Song
- Published: 1937
- Composer: Richard Rodgers
- Lyricist: Lorenz Hart

= There's a Small Hotel =

Song from the musical On Your Toes

"There's a Small Hotel" is a 1936 song composed by Richard Rodgers, with lyrics by Lorenz Hart. Originally written for but dropped from the musical Jumbo (1935), it was used in On Your Toes (1936), where it was introduced by Ray Bolger and Doris Carson, and repeated by Jack Whiting and Vera Zorina in the London West End production that opened on 5 February 1937, at the Palace Theatre.

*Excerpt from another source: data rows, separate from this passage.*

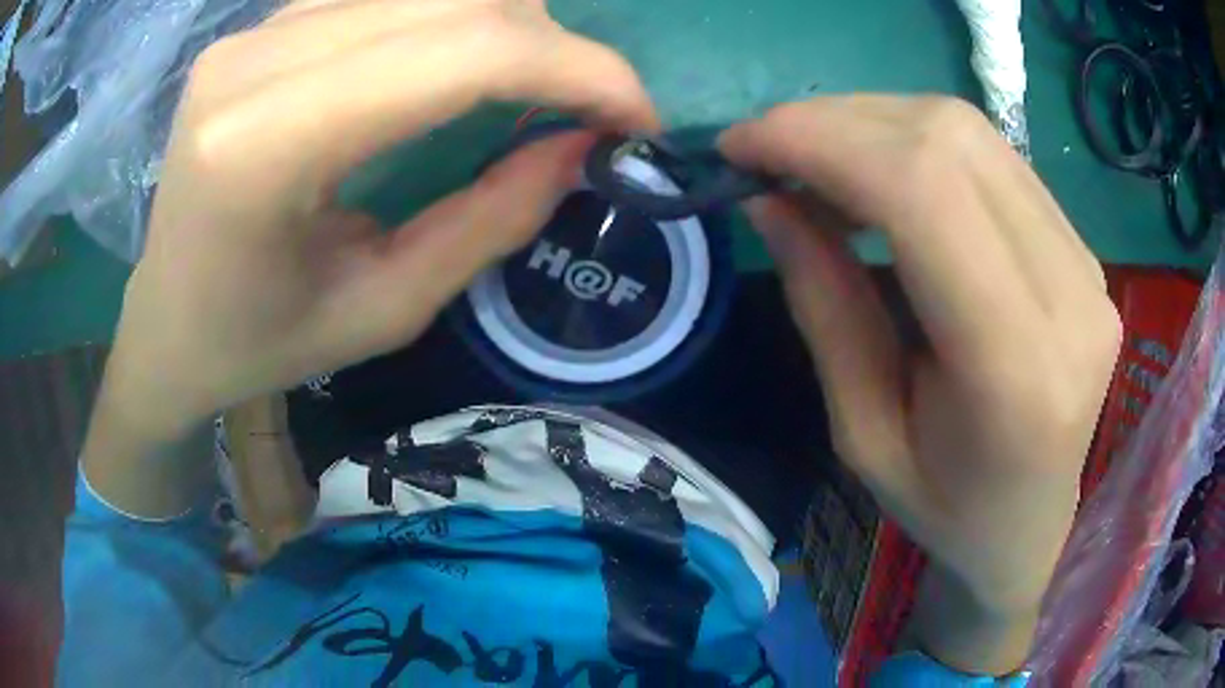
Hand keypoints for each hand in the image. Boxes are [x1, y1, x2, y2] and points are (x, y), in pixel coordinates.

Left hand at [83, 0, 656, 514]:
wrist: (165, 323)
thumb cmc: (255, 344)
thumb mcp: (383, 311)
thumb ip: (491, 221)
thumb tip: (581, 143)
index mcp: (264, 146)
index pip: (463, 50)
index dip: (577, 68)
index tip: (635, 115)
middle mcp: (254, 60)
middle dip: (552, 44)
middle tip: (583, 109)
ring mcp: (253, 31)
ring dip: (506, 27)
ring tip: (526, 88)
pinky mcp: (260, 26)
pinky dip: (451, 19)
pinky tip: (455, 68)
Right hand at [720, 96, 1120, 673]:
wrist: (1031, 524)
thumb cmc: (945, 508)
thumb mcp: (863, 435)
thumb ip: (826, 308)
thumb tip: (772, 200)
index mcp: (1015, 367)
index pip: (924, 192)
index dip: (822, 142)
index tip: (743, 145)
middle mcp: (1069, 296)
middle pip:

Betty Garrett sang it in the 1948 film Words and Music, and it was interpolated in the film version of Pal Joey (1957) with a Frank Sinatra-Nelson Riddle collaboration.

==Background==
According to the biography of Lorenz Hart by Gary Marmorstein, the song was inspired by a visit Hart made to the Stockton Inn in Stockton, New Jersey, accompanied by the bandleader Paul Whiteman. Hart "noted the wishing well outside the inn. Out of that visit emerged the lyric 'There's a Small Hotel', written to one of the few Rodgers melodies that annoyed Larry no end."

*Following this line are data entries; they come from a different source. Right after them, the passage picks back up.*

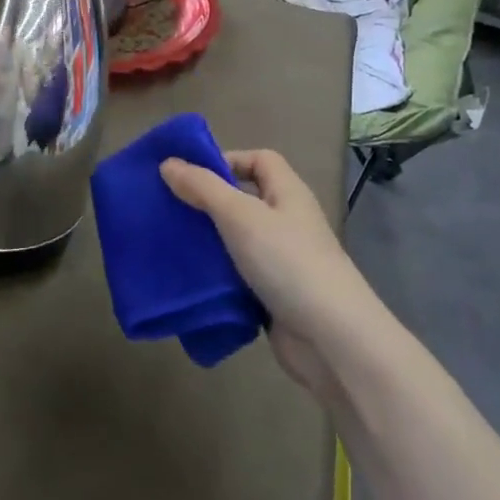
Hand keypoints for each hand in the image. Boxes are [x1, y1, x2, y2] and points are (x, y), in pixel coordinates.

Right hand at [161, 150, 392, 399]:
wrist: (331, 339)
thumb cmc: (287, 262)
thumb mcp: (239, 216)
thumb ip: (202, 187)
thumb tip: (168, 163)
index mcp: (287, 193)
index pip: (259, 160)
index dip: (227, 160)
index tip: (189, 176)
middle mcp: (287, 221)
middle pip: (244, 199)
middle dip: (208, 202)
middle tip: (170, 209)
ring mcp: (282, 260)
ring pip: (237, 240)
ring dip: (209, 241)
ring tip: (170, 242)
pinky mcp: (273, 294)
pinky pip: (238, 275)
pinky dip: (217, 276)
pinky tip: (190, 279)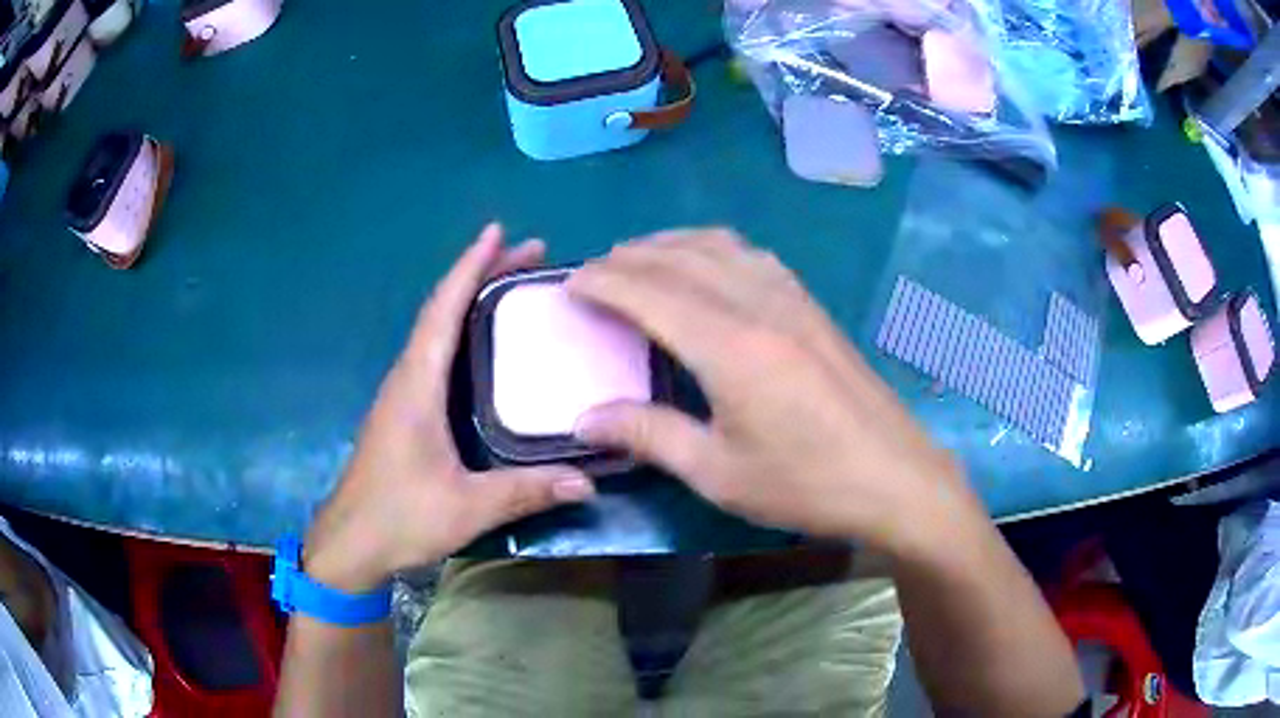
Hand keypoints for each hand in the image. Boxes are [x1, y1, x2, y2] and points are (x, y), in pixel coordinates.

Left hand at [304, 224, 595, 592]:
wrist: (349, 543)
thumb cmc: (399, 517)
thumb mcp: (466, 507)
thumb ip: (525, 491)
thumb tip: (588, 480)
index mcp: (417, 385)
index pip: (443, 310)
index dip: (469, 266)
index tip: (498, 230)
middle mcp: (407, 378)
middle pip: (443, 310)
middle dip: (482, 275)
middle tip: (531, 255)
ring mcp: (403, 394)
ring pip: (438, 331)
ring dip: (471, 302)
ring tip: (515, 288)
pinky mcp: (405, 412)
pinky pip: (436, 355)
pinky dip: (462, 333)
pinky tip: (487, 347)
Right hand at [568, 229, 984, 560]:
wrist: (895, 477)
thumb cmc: (806, 484)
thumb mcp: (718, 474)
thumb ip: (649, 435)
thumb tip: (587, 418)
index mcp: (729, 346)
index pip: (649, 291)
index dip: (603, 282)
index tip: (568, 283)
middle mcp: (759, 305)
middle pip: (680, 258)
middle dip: (628, 257)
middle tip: (593, 274)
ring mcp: (792, 300)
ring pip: (719, 245)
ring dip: (671, 245)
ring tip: (640, 262)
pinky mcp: (813, 307)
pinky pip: (753, 256)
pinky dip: (714, 249)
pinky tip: (708, 267)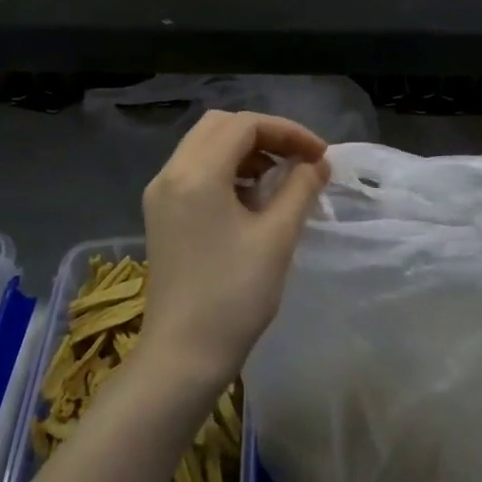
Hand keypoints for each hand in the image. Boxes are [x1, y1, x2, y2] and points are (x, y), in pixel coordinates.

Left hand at [140, 110, 329, 391]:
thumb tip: (317, 163)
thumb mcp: (277, 237)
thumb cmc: (233, 295)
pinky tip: (252, 197)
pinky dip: (227, 169)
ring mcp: (161, 194)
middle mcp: (171, 173)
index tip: (320, 155)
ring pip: (205, 146)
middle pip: (220, 126)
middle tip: (300, 159)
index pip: (245, 125)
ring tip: (281, 178)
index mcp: (196, 173)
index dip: (288, 131)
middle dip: (265, 134)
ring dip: (246, 151)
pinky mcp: (161, 214)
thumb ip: (300, 188)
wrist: (182, 356)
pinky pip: (195, 171)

Another claimant to be the inspiration is the Montecito Inn, in Santa Barbara County, California. Renovations to the hotel in the 1950s replaced the wishing well, claimed to be mentioned in the song, with a floral fountain.

==Lyric confusion==

The second verse begins with the line "There's no bridal suite". In many printed editions of the song this appears as "There's a bridal suite", undermining Hart's depiction of the hotel as unassuming. Many performers, including Frank Sinatra and Ella Fitzgerald, sing "a".
==In popular culture==
The song was used by Rebecca Lenkiewicz as the basis of her 2025 play Small Hotel. The first production starred Ralph Fiennes, Francesca Annis and Rosalind Eleazar at the Theatre Royal, Bath. The song features throughout the play and the main protagonists are named Larry (Lorenz) and Richard in a nod to the songs original composers

==Notable recordings==

- Hal Kemp And His Orchestra: "There's A Small Hotel"/"It's Got To Be Love" (Brunswick 7634, 1936) – Shellac 10", 78 RPM
- Jack Whiting: "There's A Small Hotel"/"On Your Toes" (Columbia CA 16274, 1937) – Shellac 10", 78 RPM
- Josephine Baker: "Plus Tard"/"C'est Un Nid Charmant" (Columbia 291179, 1937) – Shellac 10", 78 RPM; a version of the song with French lyrics, as "C'est Un Nid Charmant" was re-released on CD
- Claude Thornhill And His Orchestra: "There's a Small Hotel"/"Moonlight Bay" (Columbia 36725, 1942) – Shellac, 10", 78 RPM; with vocals by The Snowflakes, arranged by Gil Evans
- Stan Getz: Stan Getz Quartets (Prestige PRLP 7002, 1950)
- Hank Mobley: Newark 1953 (Uptown, 1953)
- Ginny Gibson: "The Song That Broke My Heart"/"There's a Small Hotel" (M-G-M 11814, 1954) – 45 rpm
- Bobby Van & Kay Coulter: On Your Toes (1954) – (1954 revival)
- Hank Jones: The Trio (Savoy, 1955)
- Chet Baker: Chet Baker in Europe (Pacific Jazz PJ 1218, 1956)
- Ella Fitzgerald: Ella Fitzgerald Sings the Rodgers & Hart Songbook (Verve, 1956)
- Sammy Davis Jr. and Carmen McRae - Boy Meets Girl (Decca, 1957)
- Frank Sinatra: Soundtrack of the film Pal Joey (Capitol, 1957) – the song was re-released on the compilation album Frank Sinatra Sings the Select Rodgers & Hart (Capitol, 1995)
- Johnny Smith: The Johnny Smith Foursome, Volume II (Royal Roost Records, 1957)
- Billy Taylor: The New Billy Taylor Trio (ABC-Paramount S-226, 1958)
- Dorothy Ashby: Hip Harp (Prestige, 1958)
- Petula Clark: Petula Clark in Hollywood (Pye NPL 18039, 1959)
- Della Reese: Della Della Cha-Cha-Cha (RCA, 1960)
- Billy Eckstine: Broadway, Bongos and Mr. B (Mercury SR 60637, 1961) – with the Hal Mooney Orchestra
- The Hi-Lo's: This Time It's Love (Columbia CL 1723/CS 8523, 1962)
- Billy Paul: Going East (Philadelphia International, 1971)
- Robert Clary: Robert Clary Sings Rodgers, Hart & Mercer (Original Cast 9770, 1997)
- June Christy: Friendly Session, Vol. 3 (Jasmine JASCD-369, 2000)
- Jane Monheit: Home (EmArcy, 2010)
- Bing Crosby sang it several times on his radio shows (June 29, 1944 with Marilyn Maxwell; February 28, 1946; March 14, 1946; April 25, 1954 with Toni Arden).